Газета «Голос Москвы» 15 ноября 1909 года оповестила:
«Общество (Райтов) берется строить аэропланы на двадцать человек и намерено установить с местностями в западных штатах, труднодоступных ввиду бездорожья, почтовое сообщение при помощи машин…»
Понимая нереальность построения двадцатиместных аэропланов, братья Райт пошли на такую рекламу из-за острой конкурентной борьбы с конструкторами воздухоплавательных аппаратов – дирижаблей. Сторонники крылатых конструкций не щадили в прессе «создателей пузырей», и наоборот. Особенно доставалось графу Цеппелину, чьи дирижабли считались очень перспективными:
Дирижабль графа Цеппелина и сам Фердинанд фон Цеппелин.
«Гр. Цеппелин – старый барин, важный, молчаливый, строгий, с обликом Бисмарка и манерами маркиза Позы. Он, как известно, поместный „юнкер“ по рождению, кавалерист по карьере, отставной генерал по своему нынешнему общественному положению, по убеждению узкий консерватор и пиэтист; на всех и на все, кроме только Берлина и Потсдама, глядит он сверху, даже направляясь за облака, увешивает свою грудь орденами и держит себя в своей мертвой и замкнутой фридрихсгафенской резиденции, точно в осажденной крепости. Каким образом он мог подарить миру свое замечательное изобретение – необъяснимо…»
Могучего умом, интеллигентного Вильбура Райта противопоставляли напыщенному юнкеру Цеппелину, аэроплан – дирижаблю.
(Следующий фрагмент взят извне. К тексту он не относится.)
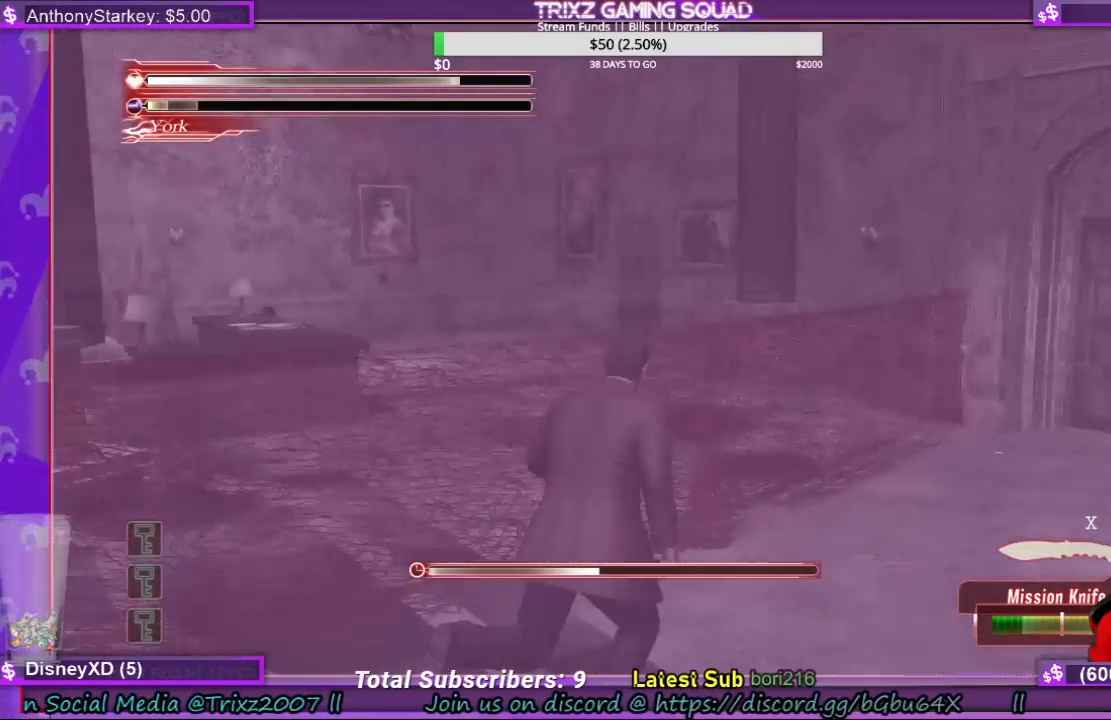
{"keys": ["d", "shift", "w"], "mouse": [], "events": []}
И реклама срабатывала. Промышленники пожелали взяться за постройку крылатых аппаратов. Предприниматели объединялись и уже думали, как бы получить побольше прибыли с будущих пассажиров. Не дремали и власти. Аэроплан еще с трудом поднимал одного человека, а, например, муниципалитет небольшого города Кайсимиси во Флориде уже проявил поразительную предусмотрительность: в ожидании открытия воздушной навигации он поспешил заблаговременно установить налоги на будущие авиационные аппараты. За каждый аэроплан владелец должен платить 100 долларов в год. Решили взимать сборы с будущих пассажиров и за товарные перевозки. Выработали строгий регламент «воздушной циркуляции». Надзор за исполнением установленных правил и вообще за порядком в воздухе над территорией города муниципалитет поручил полиции, для которой в ближайшем будущем обещал приобрести за счет налогоплательщиков специальный аэроплан.